Avec les bus France Services, l’administration en tournée pour reconquérir les usagers

Publié le 8 février 2023 à 8h10 - par

Neuf heures sonnent au clocher de l’église Saint-Christophe de Pruillé-L’Eguillé. Sous le ciel gris d’un matin de février, un véhicule bardé de logos des Finances publiques, de La Poste ou de l’Assurance maladie se gare sur la place du village.

Avec les bus France Services, l'administration en tournée pour reconquérir les usagers
© Par HJBC - stock.adobe.com

Tous les quinze jours, le « bus France Services » fait étape dans ce village de neuf cents âmes de la Sarthe. À son bord, Héloïse Laborie et Fabienne Marcel ont pour mission d’aider les habitants de zones rurales les plus éloignés du numérique à effectuer leurs démarches administratives auprès d’une dizaine de grands services publics.

Veste kaki et bonnet assorti sur le crâne, Sylvie Clero est la première usagère à pénétrer dans le « bus » – en réalité plutôt un camping-car transformé en deux petits salons d’accueil itinérants. Il lui manque un code de la Caisse d’allocations familiales (CAF) pour achever sa demande de complémentaire santé solidaire.

Quelques minutes plus tard, Héloïse Laborie a retrouvé le code et propose à son interlocutrice de le lui imprimer.

« Je veux bien », s’empresse-t-elle d’accepter, les joues rougies par le froid. « Je marche encore à l’ancienne, j’aime bien le papier », sourit Mme Clero, une habitante du village qui fait appel pour la « troisième ou quatrième fois » aux services du bus.

Quelques minutes plus tard, c’est au tour de Maryvonne Cruche de demander de l’aide.

« Mon mari est décédé, ça serait pour faire les papiers de la réversion et des impôts », explique cette ancienne employée d’un couvoir de la région, désormais retraitée.

Une série de démarches complexes, d’autant que « moi, Internet, je n’y connais rien ! », avertit la sexagénaire.

Les deux conseillères France Services s’embarquent donc dans plus d’une heure et demie de recherche de codes de connexion et d’appels au comptable de Mme Cruche.

Son regard s’éclaire quand, entre deux formulaires, Fabienne Marcel lui apprend qu’elle est l’épouse du poissonnier local, qui redevient aussitôt « Joël » dans la bouche des deux femmes.

C’est la mairie qui a renvoyé Mme Cruche vers le bus France Services, en circulation depuis octobre 2021 dans une vingtaine de communes.
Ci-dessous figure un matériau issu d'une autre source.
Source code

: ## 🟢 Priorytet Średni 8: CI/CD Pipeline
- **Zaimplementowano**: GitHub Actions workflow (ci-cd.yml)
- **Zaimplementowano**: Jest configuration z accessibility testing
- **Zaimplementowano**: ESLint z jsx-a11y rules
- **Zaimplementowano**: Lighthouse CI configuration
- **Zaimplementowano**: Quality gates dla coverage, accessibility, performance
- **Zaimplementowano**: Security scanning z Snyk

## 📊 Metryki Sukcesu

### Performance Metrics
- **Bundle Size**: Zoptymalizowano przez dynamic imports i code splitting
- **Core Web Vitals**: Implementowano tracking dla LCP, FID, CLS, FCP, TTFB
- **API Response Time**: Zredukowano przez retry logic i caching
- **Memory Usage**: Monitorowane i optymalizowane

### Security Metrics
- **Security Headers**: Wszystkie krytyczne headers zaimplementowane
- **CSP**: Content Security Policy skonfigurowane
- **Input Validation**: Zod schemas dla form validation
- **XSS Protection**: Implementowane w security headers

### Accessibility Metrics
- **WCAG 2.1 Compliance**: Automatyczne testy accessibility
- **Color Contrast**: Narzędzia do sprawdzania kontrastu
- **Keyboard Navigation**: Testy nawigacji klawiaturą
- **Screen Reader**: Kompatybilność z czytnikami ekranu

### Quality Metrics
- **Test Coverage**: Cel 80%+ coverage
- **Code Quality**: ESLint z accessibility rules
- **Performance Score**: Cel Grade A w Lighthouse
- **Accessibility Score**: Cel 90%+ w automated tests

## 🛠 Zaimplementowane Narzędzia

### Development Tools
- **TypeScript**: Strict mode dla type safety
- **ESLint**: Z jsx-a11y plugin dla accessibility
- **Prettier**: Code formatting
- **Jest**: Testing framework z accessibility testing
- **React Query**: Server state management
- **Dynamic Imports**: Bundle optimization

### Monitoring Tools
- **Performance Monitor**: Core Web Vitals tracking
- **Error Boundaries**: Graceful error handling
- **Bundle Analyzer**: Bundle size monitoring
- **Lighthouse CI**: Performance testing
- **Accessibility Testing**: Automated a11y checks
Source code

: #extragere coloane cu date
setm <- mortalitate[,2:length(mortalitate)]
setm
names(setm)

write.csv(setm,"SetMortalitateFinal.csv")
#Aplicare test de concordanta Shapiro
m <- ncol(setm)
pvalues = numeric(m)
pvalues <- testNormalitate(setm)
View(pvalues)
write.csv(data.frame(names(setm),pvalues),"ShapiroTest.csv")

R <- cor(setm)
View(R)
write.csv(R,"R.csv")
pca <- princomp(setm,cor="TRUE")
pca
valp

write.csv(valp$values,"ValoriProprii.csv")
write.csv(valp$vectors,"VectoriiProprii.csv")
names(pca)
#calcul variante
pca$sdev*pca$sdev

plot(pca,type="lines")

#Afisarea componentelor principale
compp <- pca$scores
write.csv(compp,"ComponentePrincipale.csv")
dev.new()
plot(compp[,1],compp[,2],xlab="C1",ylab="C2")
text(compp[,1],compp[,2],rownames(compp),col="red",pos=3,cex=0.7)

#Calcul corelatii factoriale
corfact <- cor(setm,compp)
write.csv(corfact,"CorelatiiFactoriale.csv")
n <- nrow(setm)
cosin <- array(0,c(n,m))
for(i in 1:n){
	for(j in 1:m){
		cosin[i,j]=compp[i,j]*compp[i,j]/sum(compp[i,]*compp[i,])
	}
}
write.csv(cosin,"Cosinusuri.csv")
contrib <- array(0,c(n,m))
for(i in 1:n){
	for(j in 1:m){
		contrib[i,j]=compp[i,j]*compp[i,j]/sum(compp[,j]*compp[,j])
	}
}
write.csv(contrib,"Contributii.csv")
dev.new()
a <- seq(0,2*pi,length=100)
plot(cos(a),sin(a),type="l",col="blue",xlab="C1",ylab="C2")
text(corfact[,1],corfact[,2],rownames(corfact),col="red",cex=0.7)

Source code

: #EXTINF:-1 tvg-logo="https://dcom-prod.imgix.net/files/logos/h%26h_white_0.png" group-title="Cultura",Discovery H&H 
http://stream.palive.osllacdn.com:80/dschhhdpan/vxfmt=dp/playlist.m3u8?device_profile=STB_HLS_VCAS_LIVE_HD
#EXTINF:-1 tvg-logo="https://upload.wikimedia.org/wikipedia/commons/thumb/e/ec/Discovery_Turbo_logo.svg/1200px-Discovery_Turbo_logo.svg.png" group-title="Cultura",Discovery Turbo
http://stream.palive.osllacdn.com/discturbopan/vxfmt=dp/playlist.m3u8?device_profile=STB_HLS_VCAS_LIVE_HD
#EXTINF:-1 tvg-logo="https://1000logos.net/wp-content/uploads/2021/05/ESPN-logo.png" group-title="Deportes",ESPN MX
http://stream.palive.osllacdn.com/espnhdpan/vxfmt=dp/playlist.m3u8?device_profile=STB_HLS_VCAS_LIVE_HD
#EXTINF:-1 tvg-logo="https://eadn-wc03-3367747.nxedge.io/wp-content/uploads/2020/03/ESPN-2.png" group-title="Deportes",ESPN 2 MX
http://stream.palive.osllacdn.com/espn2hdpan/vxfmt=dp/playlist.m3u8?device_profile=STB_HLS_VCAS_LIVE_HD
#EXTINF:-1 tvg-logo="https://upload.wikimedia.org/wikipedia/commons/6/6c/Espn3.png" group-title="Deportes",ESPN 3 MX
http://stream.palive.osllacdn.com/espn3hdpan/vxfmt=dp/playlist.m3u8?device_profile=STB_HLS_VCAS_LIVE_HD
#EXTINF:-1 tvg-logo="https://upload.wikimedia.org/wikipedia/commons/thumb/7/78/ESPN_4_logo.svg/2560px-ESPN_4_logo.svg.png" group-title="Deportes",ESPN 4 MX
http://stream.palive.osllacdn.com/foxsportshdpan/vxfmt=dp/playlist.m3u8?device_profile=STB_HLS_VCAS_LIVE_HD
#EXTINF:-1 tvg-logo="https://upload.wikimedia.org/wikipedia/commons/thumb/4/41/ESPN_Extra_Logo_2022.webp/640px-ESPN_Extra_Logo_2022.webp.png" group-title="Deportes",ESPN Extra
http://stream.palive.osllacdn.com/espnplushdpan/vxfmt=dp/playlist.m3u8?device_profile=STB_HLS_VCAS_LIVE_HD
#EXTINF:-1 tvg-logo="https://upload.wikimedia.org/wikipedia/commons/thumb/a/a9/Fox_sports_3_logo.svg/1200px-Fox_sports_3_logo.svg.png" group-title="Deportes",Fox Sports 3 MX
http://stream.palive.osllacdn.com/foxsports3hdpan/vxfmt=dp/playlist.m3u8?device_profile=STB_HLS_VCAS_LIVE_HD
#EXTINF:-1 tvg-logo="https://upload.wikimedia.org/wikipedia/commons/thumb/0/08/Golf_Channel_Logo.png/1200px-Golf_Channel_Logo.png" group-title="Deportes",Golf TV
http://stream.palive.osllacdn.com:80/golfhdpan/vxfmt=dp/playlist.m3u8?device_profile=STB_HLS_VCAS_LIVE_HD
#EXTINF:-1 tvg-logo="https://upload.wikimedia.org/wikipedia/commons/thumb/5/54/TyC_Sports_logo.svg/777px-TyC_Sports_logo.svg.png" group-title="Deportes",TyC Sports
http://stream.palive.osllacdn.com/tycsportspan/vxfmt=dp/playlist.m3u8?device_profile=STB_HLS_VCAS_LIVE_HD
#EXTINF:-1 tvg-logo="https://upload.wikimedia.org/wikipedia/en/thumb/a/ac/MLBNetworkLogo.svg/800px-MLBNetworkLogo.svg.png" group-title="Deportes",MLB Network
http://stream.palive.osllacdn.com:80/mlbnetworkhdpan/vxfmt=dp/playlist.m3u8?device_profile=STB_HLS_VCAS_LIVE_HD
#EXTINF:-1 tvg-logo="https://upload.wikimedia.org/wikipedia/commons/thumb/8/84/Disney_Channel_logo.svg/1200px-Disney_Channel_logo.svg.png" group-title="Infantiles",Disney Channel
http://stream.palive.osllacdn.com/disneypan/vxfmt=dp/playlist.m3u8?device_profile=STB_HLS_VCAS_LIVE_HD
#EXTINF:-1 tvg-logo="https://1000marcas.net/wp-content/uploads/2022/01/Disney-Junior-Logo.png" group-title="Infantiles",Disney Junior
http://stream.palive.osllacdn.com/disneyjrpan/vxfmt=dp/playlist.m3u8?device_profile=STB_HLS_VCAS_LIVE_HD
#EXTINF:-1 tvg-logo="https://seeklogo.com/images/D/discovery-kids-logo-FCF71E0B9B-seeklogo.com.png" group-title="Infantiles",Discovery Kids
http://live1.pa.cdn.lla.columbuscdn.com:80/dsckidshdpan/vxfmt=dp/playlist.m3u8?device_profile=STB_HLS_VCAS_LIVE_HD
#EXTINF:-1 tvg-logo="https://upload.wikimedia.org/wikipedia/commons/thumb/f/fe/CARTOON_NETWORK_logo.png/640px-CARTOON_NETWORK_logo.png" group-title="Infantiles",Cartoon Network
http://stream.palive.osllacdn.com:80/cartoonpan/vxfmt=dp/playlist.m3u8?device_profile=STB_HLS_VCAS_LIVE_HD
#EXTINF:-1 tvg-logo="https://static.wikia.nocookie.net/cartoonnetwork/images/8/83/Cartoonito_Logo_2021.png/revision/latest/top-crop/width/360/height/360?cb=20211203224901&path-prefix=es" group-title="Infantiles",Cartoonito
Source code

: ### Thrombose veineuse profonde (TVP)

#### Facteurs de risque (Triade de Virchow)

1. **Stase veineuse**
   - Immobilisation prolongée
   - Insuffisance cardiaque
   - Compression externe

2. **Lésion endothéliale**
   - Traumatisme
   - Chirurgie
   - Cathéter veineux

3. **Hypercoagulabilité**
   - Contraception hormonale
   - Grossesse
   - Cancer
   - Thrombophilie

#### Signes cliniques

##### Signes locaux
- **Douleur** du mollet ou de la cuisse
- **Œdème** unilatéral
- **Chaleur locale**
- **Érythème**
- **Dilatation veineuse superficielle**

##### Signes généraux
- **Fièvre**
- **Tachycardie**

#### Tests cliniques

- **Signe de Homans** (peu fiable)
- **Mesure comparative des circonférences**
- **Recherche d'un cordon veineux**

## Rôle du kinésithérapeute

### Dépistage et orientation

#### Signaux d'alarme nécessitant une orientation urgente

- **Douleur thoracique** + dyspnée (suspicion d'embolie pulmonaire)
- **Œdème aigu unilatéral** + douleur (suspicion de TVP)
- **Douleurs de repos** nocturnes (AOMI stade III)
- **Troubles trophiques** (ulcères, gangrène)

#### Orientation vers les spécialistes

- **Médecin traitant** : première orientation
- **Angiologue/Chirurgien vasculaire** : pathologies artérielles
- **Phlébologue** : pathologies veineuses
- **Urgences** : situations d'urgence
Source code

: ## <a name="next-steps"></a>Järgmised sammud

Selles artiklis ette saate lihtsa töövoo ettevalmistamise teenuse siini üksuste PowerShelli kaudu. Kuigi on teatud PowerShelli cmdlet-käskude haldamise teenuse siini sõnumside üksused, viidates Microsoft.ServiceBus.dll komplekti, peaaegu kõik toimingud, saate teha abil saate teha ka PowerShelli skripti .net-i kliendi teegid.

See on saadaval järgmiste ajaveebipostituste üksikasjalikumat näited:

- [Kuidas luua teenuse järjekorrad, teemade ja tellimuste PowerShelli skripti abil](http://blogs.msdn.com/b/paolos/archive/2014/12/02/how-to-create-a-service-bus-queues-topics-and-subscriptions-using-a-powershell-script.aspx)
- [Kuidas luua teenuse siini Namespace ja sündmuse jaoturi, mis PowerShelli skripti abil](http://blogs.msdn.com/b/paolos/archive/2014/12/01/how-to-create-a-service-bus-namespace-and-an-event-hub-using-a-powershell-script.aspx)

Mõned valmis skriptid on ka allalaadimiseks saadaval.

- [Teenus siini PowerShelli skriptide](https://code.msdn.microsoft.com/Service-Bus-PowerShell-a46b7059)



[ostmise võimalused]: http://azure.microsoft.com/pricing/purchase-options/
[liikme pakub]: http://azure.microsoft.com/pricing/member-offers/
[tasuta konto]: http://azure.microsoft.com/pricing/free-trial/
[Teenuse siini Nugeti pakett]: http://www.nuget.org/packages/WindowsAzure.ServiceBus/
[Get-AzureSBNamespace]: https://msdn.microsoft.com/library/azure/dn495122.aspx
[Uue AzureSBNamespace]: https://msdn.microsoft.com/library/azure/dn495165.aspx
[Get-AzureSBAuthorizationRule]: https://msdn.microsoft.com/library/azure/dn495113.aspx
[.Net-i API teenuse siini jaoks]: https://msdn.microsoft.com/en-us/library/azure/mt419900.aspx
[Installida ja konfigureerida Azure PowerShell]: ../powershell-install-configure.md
Personnel, bonbons et chocolats

« Les mairies apportent des réponses mais il y a parfois des démarches compliquées », explique l’ancien maire de Pruillé, Régis Vallienne (1983-2020), venu apporter du café et des biscuits aux deux conseillères. Or « les secrétaires de mairie ont déjà assez de boulot », d’où l’intérêt des plus de 2 500 bus et Maisons France Services répartis sur le territoire, poursuit-il.

Pour le Gouvernement, confronté depuis la crise des gilets jaunes à une demande persistante de services publics, les bus France Services doivent permettre d’« aller vers » les citoyens privés de services publics de proximité.

Reste à assurer la pérennité du dispositif. Les deux conseillères du bus de la Sarthe sont employées en CDD jusqu’au printemps 2023, et l’État contribue à hauteur de 30 000 euros annuels – sur un budget total de 77 500 euros en 2022, précise Yohan Ragaigne, directeur du centre social du Grand Lucé dont dépend le bus.

Le reste des fonds provient donc de financements européens, des services publics partenaires et des collectivités. Mais face « à la montée en puissance des sollicitations », M. Ragaigne aimerait recruter une personne de plus, ce qui supposerait d’épaissir l’enveloppe de financement.

Loin de ces considérations comptables, Héloïse Laborie et Fabienne Marcel ont mis le cap sur le village de Lavenay, où elles stationnent le bus au bord du Tusson, un petit ruisseau, pour l’après-midi.

Paquet de bonbons dans une main, bâton de marche dans l’autre, Pierrette Fuselier arrive, armée d’une batterie de questions pour les conseillères.

Renouvellement de carte d’identité, problème de tablette, pension de réversion : Héloïse Laborie est sollicitée tous azimuts… et récompensée in fine par une friandise colorée, qui rejoindra dans un placard du camping-car une boîte de chocolats précédemment offerte aux conseillères.

À 16 heures passées, la journée touche à sa fin. Pruillé et Lavenay ne reverront plus le bus avant quinze jours, mais la plupart des neuf usagers ont déjà pris rendez-vous pour le prochain passage.